I figured that. But similar to the current !CLONE_VM behaviour where no new shadow stack is allocated even if a new stack is passed to clone(), I was thinking of something similar here for consistency: don't set up a shadow stack in the CLONE_VFORK case or at least allow it only if a new stack is being set up (if we extend this to clone(), it would be a small ABI change).
- /*
* For !CLONE_VM the child will use a copy of the parents shadow
* stack.
*/
- if (!(clone_flags & CLONE_VM))
return 0;
/*
* For !CLONE_VM the child will use a copy of the
* parents shadow stack.
*/
if (!(clone_flags & CLONE_VM))
return 0;
Is the !CLONE_VM case specific only to the default shadow stack allocation? Sorry if this has been discussed already (or I completely forgot) but I thought we'd only implement this for the thread creation case. The typical fork() for a new process should inherit the parent's layout, so applicable to the clone3() with the shadow stack arguments as well (which should be ignored or maybe return an error with !CLONE_VM).

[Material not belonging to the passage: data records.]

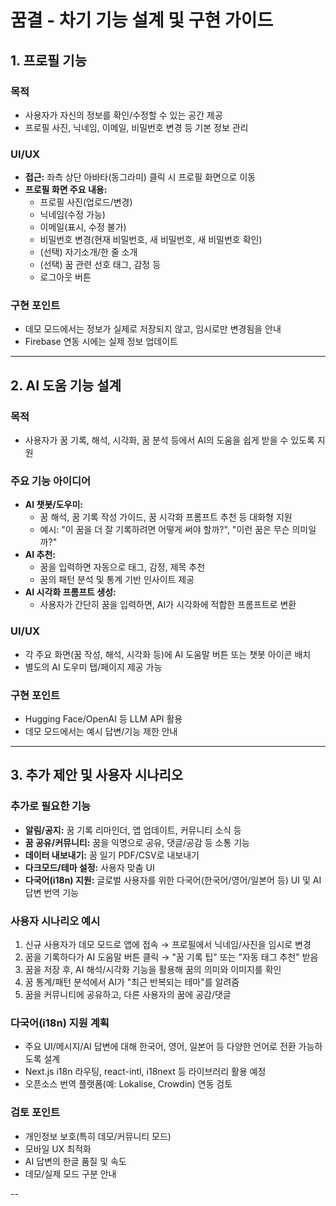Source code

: # 꿈결 - 차기 기능 설계 및 구현 가이드

## 1. 프로필 기능

### 목적
- 사용자가 자신의 정보를 확인/수정할 수 있는 공간 제공
- 프로필 사진, 닉네임, 이메일, 비밀번호 변경 등 기본 정보 관리

### UI/UX
- **접근:** 좌측 상단 아바타(동그라미) 클릭 시 프로필 화면으로 이동
- **프로필 화면 주요 내용:**
  - 프로필 사진(업로드/변경)
  - 닉네임(수정 가능)
  - 이메일(표시, 수정 불가)
  - 비밀번호 변경(현재 비밀번호, 새 비밀번호, 새 비밀번호 확인)
  - (선택) 자기소개/한 줄 소개
  - (선택) 꿈 관련 선호 태그, 감정 등
  - 로그아웃 버튼

### 구현 포인트
- 데모 모드에서는 정보가 실제로 저장되지 않고, 임시로만 변경됨을 안내
- Firebase 연동 시에는 실제 정보 업데이트

---

## 2. AI 도움 기능 설계

### 목적
- 사용자가 꿈 기록, 해석, 시각화, 꿈 분석 등에서 AI의 도움을 쉽게 받을 수 있도록 지원

### 주요 기능 아이디어
- **AI 챗봇/도우미:**
  - 꿈 해석, 꿈 기록 작성 가이드, 꿈 시각화 프롬프트 추천 등 대화형 지원
  - 예시: "이 꿈을 더 잘 기록하려면 어떻게 써야 할까?", "이런 꿈은 무슨 의미일까?"
- **AI 추천:**
  - 꿈을 입력하면 자동으로 태그, 감정, 제목 추천
  - 꿈의 패턴 분석 및 통계 기반 인사이트 제공
- **AI 시각화 프롬프트 생성:**
  - 사용자가 간단히 꿈을 입력하면, AI가 시각화에 적합한 프롬프트로 변환

### UI/UX
- 각 주요 화면(꿈 작성, 해석, 시각화 등)에 AI 도움말 버튼 또는 챗봇 아이콘 배치
- 별도의 AI 도우미 탭/페이지 제공 가능

### 구현 포인트
- Hugging Face/OpenAI 등 LLM API 활용
- 데모 모드에서는 예시 답변/기능 제한 안내

---

## 3. 추가 제안 및 사용자 시나리오

### 추가로 필요한 기능
- **알림/공지:** 꿈 기록 리마인더, 앱 업데이트, 커뮤니티 소식 등
- **꿈 공유/커뮤니티:** 꿈을 익명으로 공유, 댓글/공감 등 소통 기능
- **데이터 내보내기:** 꿈 일기 PDF/CSV로 내보내기
- **다크모드/테마 설정:** 사용자 맞춤 UI
- **다국어(i18n) 지원:** 글로벌 사용자를 위한 다국어(한국어/영어/일본어 등) UI 및 AI 답변 번역 기능

### 사용자 시나리오 예시
1. 신규 사용자가 데모 모드로 앱에 접속 → 프로필에서 닉네임/사진을 임시로 변경
2. 꿈을 기록하다가 AI 도움말 버튼 클릭 → "꿈 기록 팁" 또는 "자동 태그 추천" 받음
3. 꿈을 저장 후, AI 해석/시각화 기능을 활용해 꿈의 의미와 이미지를 확인
4. 꿈 통계/패턴 분석에서 AI가 "최근 반복되는 테마"를 알려줌
5. 꿈을 커뮤니티에 공유하고, 다른 사용자의 꿈에 공감/댓글

### 다국어(i18n) 지원 계획
- 주요 UI/메시지/AI 답변에 대해 한국어, 영어, 일본어 등 다양한 언어로 전환 가능하도록 설계
- Next.js i18n 라우팅, react-intl, i18next 등 라이브러리 활용 예정
- 오픈소스 번역 플랫폼(예: Lokalise, Crowdin) 연동 검토

### 검토 포인트
- 개인정보 보호(특히 데모/커뮤니티 모드)
- 모바일 UX 최적화
- AI 답변의 한글 품질 및 속도
- 데모/실제 모드 구분 안내

--
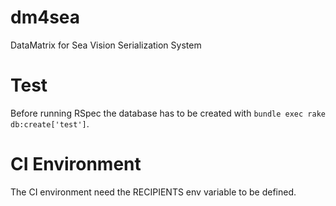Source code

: # dm4sea
DataMatrix for Sea Vision Serialization System

# Test
Before running RSpec the database has to be created with `bundle exec rake db:create['test']`.

# CI Environment
The CI environment need the RECIPIENTS env variable to be defined.
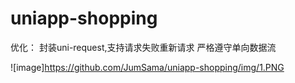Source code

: # uniapp-shopping
优化：
封装uni-request,支持请求失败重新请求
严格遵守单向数据流

![image]https://github.com/JumSama/uniapp-shopping/img/1.PNG
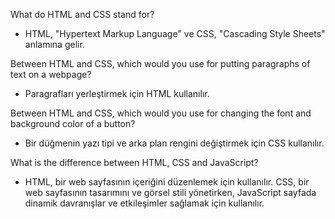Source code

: What do HTML and CSS stand for?

*   HTML, "Hypertext Markup Language" ve CSS, "Cascading Style Sheets" anlamına gelir.

Between HTML and CSS, which would you use for putting paragraphs of text on a webpage?

*   Paragrafları yerleştirmek için HTML kullanılır.

Between HTML and CSS, which would you use for changing the font and background color of a button?

*   Bir düğmenin yazı tipi ve arka plan rengini değiştirmek için CSS kullanılır.

What is the difference between HTML, CSS and JavaScript?

*   HTML, bir web sayfasının içeriğini düzenlemek için kullanılır. CSS, bir web sayfasının tasarımını ve görsel stili yönetirken, JavaScript sayfada dinamik davranışlar ve etkileşimler sağlamak için kullanılır.
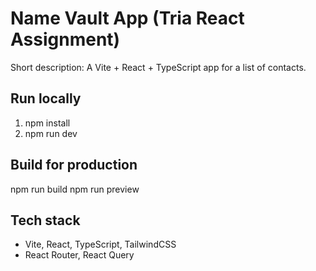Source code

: # Name Vault App (Tria React Assignment)

Short description: A Vite + React + TypeScript app for a list of contacts.

## Run locally
1. npm install
2. npm run dev

## Build for production
npm run build
npm run preview

## Tech stack
- Vite, React, TypeScript, TailwindCSS
- React Router, React Query


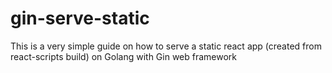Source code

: # gin-serve-static
This is a very simple guide on how to serve a static react app (created from react-scripts build) on Golang with Gin web framework 
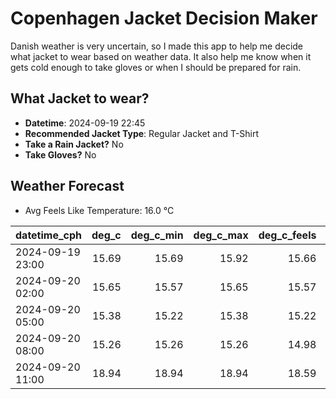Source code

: 
# Copenhagen Jacket Decision Maker

Danish weather is very uncertain, so I made this app to help me decide what jacket to wear based on weather data. 
It also help me know when it gets cold enough to take gloves or when I should be prepared for rain.

## What Jacket to wear?

- **Datetime**: 2024-09-19 22:45
- **Recommended Jacket Type**: Regular Jacket and T-Shirt
- **Take a Rain Jacket?** No
- **Take Gloves?** No

## Weather Forecast
- Avg Feels Like Temperature: 16.0 °C

| datetime_cph     |   deg_c |   deg_c_min |   deg_c_max |   deg_c_feels | weather   | wind   | rain   |
|:-----------------|--------:|------------:|------------:|--------------:|:----------|:-------|:-------|
| 2024-09-19 23:00 |   15.69 |       15.69 |       15.92 |         15.66 | Clouds    | Low    | None   |
| 2024-09-20 02:00 |   15.65 |       15.57 |       15.65 |         15.57 | Clouds    | Low    | None   |
| 2024-09-20 05:00 |   15.38 |       15.22 |       15.38 |         15.22 | Clouds    | Low    | None   |
| 2024-09-20 08:00 |   15.26 |       15.26 |       15.26 |         14.98 | Clear     | Low    | None   |
| 2024-09-20 11:00 |   18.94 |       18.94 |       18.94 |         18.59 | Clear     | Low    | None   |
        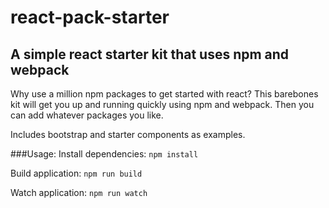 react-pack-starter
==================
A simple react starter kit that uses npm and webpack
-------------------

Why use a million npm packages to get started with react? This barebones kit will get you up and running quickly using npm and webpack. Then you can add whatever packages you like.

Includes bootstrap and starter components as examples.

###Usage:
Install dependencies: `npm install`

Build application: `npm run build`

Watch application: `npm run watch`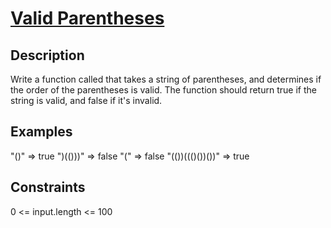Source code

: # [Valid Parentheses](https://www.codewars.com/kata/valid-parentheses)

## Description

Write a function called that takes a string of parentheses, and determines if the order of the parentheses is valid. The function should return true if the string is valid, and false if it's invalid.

## Examples

"()" => true
")(()))" => false
"(" => false
"(())((()())())" => true

## Constraints

0 <= input.length <= 100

This is again all existing behaviour for the case where the user has not specified a shadow stack reindented, as mentioned above if the user has specified one explicitly then we just do what we were asked. The existing behaviour is to only create a new shadow stack for the child in the CLONE_VM case and leave the child using the same shadow stack as the parent in the copied mm for !CLONE_VM.
I guess I was rather questioning the current choices than the new clone3() ABI. But even for the new clone3() ABI, does it make sense to set up a shadow stack if the current stack isn't changed? We'll end up with a lot of possible combinations that will never get tested but potentially become obscure ABI. Limiting the options to the sane choices only helps with validation and unsurprising changes later on.

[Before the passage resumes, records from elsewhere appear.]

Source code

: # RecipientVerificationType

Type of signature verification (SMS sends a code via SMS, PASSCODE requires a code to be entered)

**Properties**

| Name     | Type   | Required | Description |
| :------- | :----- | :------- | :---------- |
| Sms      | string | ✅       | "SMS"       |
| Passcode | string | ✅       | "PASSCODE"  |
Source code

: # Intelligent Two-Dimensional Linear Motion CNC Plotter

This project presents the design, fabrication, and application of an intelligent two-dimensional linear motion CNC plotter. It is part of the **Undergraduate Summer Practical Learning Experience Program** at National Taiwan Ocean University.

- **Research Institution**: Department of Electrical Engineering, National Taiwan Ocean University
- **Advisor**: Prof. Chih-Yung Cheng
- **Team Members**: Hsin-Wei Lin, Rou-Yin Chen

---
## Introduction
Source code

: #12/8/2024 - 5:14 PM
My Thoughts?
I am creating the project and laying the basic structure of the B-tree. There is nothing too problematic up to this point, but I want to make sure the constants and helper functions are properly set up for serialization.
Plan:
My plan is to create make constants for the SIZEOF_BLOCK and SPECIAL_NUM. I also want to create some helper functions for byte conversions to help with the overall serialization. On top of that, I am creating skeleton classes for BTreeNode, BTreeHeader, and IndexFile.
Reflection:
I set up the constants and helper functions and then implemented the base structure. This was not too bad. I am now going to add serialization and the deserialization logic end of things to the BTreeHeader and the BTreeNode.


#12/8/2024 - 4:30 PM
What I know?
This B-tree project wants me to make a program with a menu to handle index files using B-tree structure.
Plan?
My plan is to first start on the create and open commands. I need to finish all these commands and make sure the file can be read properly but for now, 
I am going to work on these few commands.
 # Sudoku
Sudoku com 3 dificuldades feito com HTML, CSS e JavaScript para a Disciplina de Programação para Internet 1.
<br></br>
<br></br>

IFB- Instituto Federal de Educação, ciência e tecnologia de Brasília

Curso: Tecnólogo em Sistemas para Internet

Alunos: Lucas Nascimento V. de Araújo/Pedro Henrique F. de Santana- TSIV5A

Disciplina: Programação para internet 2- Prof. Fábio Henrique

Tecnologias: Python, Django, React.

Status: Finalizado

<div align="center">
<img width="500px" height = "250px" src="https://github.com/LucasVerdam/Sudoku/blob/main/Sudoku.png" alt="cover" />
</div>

@@ -2790,6 +2808,8 @@ pid_t kernel_clone(struct kernel_clone_args *args) */ trace_sched_process_fork(current, p);
- shstk_post_fork(p, args);
Do we need this post fork call? Can we not handle the setup via the copy_thread() path in shstk_alloc_thread_stack()?
It looks like we do actually have the new mm in the process before we call copy_thread() so we could move things into there though we'd loose a small bit of factoring out of the error handling (at one point I had more code factored out but right now it's quite small, looking again we could also factor out the get_task_mm()/mput()). ISTR having the new process' mm was the biggest reason for this initially but looking again I'm not sure why that was. It does still feel like even the small amount that's factored out currently is useful though, a bit less duplication in the architecture code which feels welcome here.
I think you can probably keep this. My comment was based on the assumption that we only support the CLONE_VM case where we wouldn't need the access_remote_vm(), just some direct write similar to write_user_shstk_64().
I still think we should have limited this ABI to the CLONE_VM and !CLONE_VFORK cases but I don't have a strong view if the consensus was to allow it for classic fork() and vfork() like uses (I just think they won't be used).